A.BはAから受け取った手付金200万円を返還した上で、別途損害賠償として1,800万円を請求できる。
✗ 債務不履行解除の場合、Bは手付金を返還する必要はなく、むしろ没収した上で損害賠償を請求できる。返還義務が生じるのは原則として合意解除や手付解除の場合です。
B.売買契約が解除された場合、BはAへ原状回復として手付金200万円を返還しなければならない。
✗ 原状回復義務は契約解除の効果として発生しますが、Aの債務不履行が原因の解除では、BはAへ手付金を返還する必要はありません。
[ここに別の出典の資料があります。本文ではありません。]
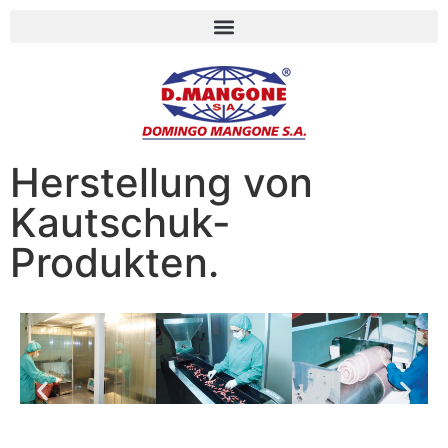
Herstellung von
Kautschuk-
Produkten.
むしろ手付金は没収できます。
C.Bは債務不履行による解除を行った場合、手付金200万円を没収した上で、さらに別途損害賠償を請求することができる。← 正解
✓ 正解です。売主Bが買主Aの債務不履行を理由に契約を解除した場合、Bは手付金(200万円)を違約金として没収でき、さらに実損害が手付金額を超える場合には追加の損害賠償も請求できます(民法545条・違約手付)。
D.Bが手付解除の意思を示した場合は、手付金200万円の倍額400万円をAに交付して解除しなければならない。
✗ 手付の倍返し(倍額交付)はBが手付解除をする場合(売主解除)に必要なルールです。本問はAの債務不履行によるBの解除であり、Bが倍返しする必要はありません。